Burning Brides is just about the brightest throwback to classic guitar rock since the White Stripes.

“Leave No Ashes,” the band’s second disc, is top-to-bottom rawk. The trio’s singer, guitarist, songwriter and mastermind, Coats goes to the wall with any metal band, blows kisses of Southern comfort and Western swagger and drapes it all in melody.

“I don’t think our sound is retro, but it’s been a long time since there’s been a slew of good rock bands that write songs with different styles and colors to them,” he says. “We mix in Nirvana, Oasis, the Pixies. It’s all about the songs.”

Six years ago, in college, Coats–who grew up in Boston–met Melanie Campbell, and the two traveled the country together–Campbell learning how to play bass while Coats looked for a town with an inviting music scene and an affordable basement.

“I was like a rock ‘n’ roll Jack Kerouac,” Coats says. “We just went where the wind took us.”

They tried Portland and San Francisco before settling in Philadelphia, largely because it was cheaper than New York City but close enough to play gigs there. They connected with drummer Jason Kourkounis, put some songs together and found themselves in a bidding battle among record labels after performing at the eminent South By Southwest Festival in Austin, Texas.

At the time, bands such as Papa Roach and Limp Bizkit were setting rock’s course with stripped-down, in-your-face rap rock, but Coats grew up emulating the guitar heroes of yesteryear–Jimi Hendrix, Jimmy Page, Eddie Van Halen and even ZZ Top’s Billy Gibbons. He wanted to make music that put the guitar at the front of the mix, solos and all.

“You just have to be honest in your feelings, and I’m a guitar player first,” he says.

Burning Brides lucked into some high-profile tours right out of the starting gate, opening for Audioslave, Queens of the Stone Age and the White Stripes, among others.

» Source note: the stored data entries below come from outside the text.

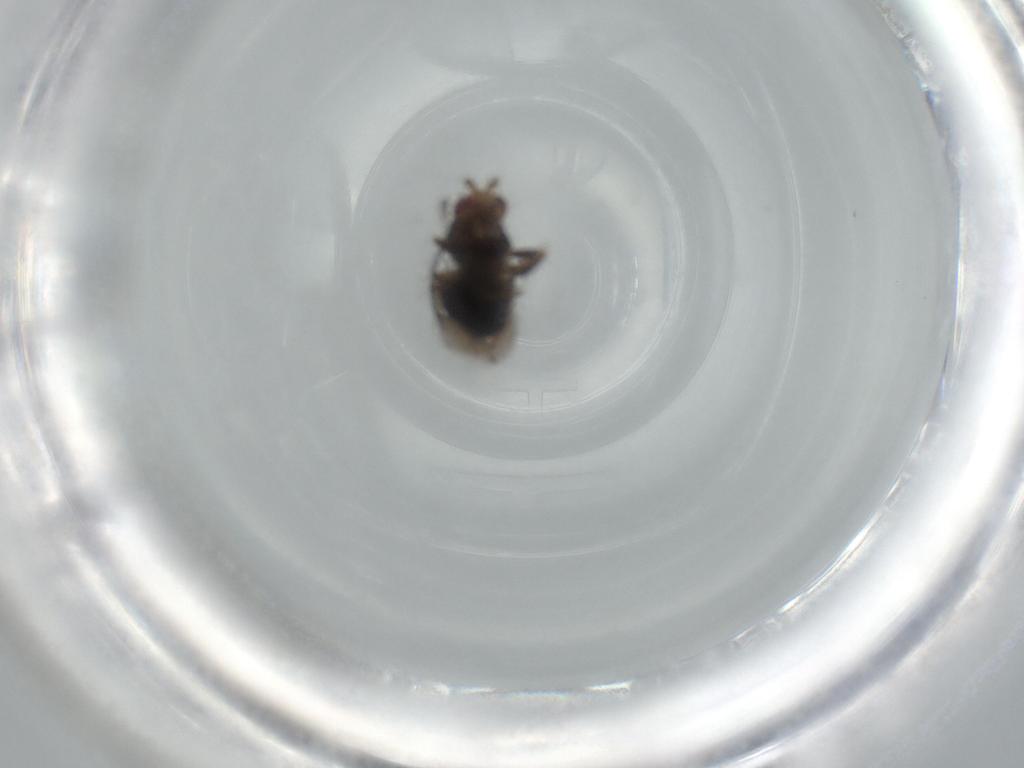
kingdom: Animalia
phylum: Arthropoda
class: Insecta
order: Diptera
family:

The tour to push “Leave No Ashes” is the band’s first as a national club headliner. Coats sees his band as “still very much the underdog.”

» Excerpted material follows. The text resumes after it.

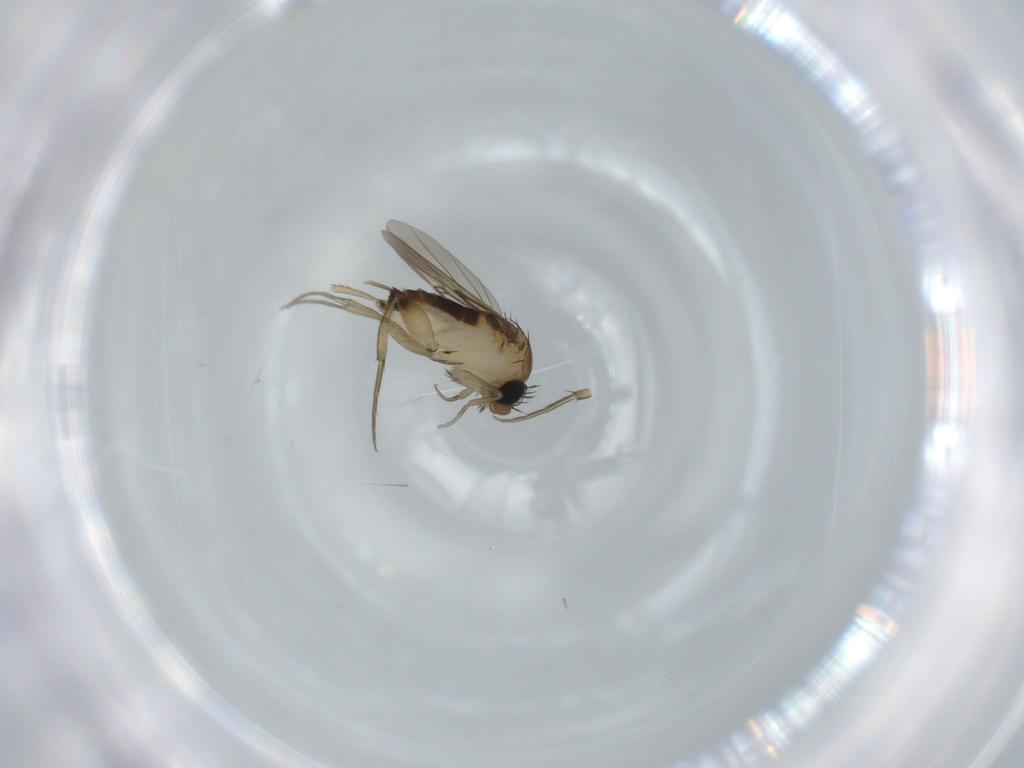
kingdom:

“Our first record was a little too self-conscious indie, and this record we didn’t worry about that so much,” he says. “If it’s catchy, let it be catchy. If it’s metal, let it be metal. I love bands like the Ramones that invented a sound, but we’re not about that. We’re about throwing people curveballs and watching people try to hit them.”

Burning Brides

When: 8 p.m. Friday

Where: The Bottom Lounge, 3206 N. Wilton Ave.